We might not have celebrated any other holiday, but we damned well celebrated Christmas. It was, for us, the sole season where remembering took center stage. Those boxes in the basement, attic, or remote storage unit came out of hiding. Whatever home we were inhabiting became ours for a few weeks. The truest symbols of our existence came out to be prominently displayed. Ornaments recalling key life events dangled from a tree as reminders of who we'd been as if promising who we'd one day become again. Our histories became present then, as The Muse busied herself with baking, and I distracted myself by writing poems in lieu of giving gifts. We were engaged in our true professions through those times.
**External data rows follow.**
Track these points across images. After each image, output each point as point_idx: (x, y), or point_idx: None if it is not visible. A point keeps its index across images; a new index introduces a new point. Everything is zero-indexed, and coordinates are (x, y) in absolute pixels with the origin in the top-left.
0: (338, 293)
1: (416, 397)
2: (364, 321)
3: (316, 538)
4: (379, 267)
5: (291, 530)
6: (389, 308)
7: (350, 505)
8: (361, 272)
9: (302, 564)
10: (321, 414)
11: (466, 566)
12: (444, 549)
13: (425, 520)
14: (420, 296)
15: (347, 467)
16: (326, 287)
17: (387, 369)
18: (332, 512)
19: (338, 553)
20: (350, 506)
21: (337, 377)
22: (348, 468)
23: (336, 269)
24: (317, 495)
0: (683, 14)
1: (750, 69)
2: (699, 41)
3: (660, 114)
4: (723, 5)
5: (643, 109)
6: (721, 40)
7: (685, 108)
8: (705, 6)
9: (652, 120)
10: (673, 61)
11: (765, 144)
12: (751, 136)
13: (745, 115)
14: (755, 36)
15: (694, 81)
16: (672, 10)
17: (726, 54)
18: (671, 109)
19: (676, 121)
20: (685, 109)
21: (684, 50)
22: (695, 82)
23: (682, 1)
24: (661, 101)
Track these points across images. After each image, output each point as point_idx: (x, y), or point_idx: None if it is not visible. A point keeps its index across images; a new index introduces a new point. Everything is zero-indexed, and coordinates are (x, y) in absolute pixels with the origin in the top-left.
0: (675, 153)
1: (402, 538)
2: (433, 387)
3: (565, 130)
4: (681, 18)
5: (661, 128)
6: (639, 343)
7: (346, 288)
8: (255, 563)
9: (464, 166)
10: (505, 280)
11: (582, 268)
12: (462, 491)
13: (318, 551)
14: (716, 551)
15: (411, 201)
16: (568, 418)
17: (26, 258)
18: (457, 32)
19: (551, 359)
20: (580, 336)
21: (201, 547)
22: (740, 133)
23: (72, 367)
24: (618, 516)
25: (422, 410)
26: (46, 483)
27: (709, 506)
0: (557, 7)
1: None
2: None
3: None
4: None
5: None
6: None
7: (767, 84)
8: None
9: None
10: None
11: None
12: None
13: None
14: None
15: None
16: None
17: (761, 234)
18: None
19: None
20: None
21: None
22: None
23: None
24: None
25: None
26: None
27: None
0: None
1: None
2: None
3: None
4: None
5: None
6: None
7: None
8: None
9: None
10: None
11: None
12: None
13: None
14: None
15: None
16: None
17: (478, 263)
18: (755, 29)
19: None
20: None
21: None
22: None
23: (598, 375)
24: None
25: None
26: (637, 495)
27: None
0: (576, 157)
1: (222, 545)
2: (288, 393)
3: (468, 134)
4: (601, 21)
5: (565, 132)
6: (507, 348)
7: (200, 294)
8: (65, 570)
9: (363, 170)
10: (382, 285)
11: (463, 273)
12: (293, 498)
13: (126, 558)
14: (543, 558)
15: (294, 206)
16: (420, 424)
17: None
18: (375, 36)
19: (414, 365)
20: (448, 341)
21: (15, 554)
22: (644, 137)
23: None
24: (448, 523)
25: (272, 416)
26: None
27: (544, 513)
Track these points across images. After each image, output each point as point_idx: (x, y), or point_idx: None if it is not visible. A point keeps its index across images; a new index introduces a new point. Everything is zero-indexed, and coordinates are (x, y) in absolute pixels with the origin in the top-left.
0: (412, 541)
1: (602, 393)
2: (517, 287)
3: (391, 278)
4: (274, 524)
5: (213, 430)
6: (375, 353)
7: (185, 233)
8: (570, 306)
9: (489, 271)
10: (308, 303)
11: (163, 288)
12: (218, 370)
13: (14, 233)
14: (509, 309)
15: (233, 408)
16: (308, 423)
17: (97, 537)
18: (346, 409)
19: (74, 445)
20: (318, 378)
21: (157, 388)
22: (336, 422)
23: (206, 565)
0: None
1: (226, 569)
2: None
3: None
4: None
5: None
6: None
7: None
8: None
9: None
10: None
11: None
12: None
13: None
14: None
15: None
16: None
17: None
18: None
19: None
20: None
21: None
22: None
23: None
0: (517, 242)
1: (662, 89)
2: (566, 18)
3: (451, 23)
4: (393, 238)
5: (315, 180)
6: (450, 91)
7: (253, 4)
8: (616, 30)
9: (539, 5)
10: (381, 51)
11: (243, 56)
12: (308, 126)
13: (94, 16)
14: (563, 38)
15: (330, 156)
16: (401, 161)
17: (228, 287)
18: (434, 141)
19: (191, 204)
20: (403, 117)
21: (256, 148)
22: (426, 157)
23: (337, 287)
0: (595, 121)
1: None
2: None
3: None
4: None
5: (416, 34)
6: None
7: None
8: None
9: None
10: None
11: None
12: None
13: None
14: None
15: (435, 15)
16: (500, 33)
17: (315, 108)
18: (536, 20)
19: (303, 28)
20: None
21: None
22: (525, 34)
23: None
I'd box up The Muse's baked goods to send to family members, the one bit of mail we'd exchange through the year. After a disappointing trip early in our Exile, we concluded that we didn't like going home for Christmas. We decided that we were already home. We might entertain guests over those holidays but would not be guests through that season. It was too painful to unsuccessfully travel back in time to fail to recreate what was genuinely past. We could more reliably reconstruct our ChristmasesPast where we were. The Old Home Place passed out of the family, and there was no home besides the present one to go to for the holidays, so we just stayed home.

Our celebrations were ninety-nine and ninety-nine-one-hundredths percent preparation. The celebration became an afterthought. Even the dinner seemed anticlimactic after the drama of the days-long preparation rituals. We exchanged small gifts on Christmas mornings as if understanding that the time together immersed in our lives was the only gift worth giving and one we'd already received. Stockings reliably held a Christmas orange and a handful of mixed nuts, both stolen from bowls in the kitchen but transformed by the short trip into the living room, where we had hung our stockings by the chimney with the greatest possible care. We became St. Nicholas, and he was surely there. We always got just what we wanted for those Christmases: a few hours of peace and the satisfaction that only ever comes when surveying the remnants of a life that has been well worth living. We'd try roasting fresh chestnuts again, but they never turned out to be worth eating afterward. Our Exile was best when ChristmasesPast were the present.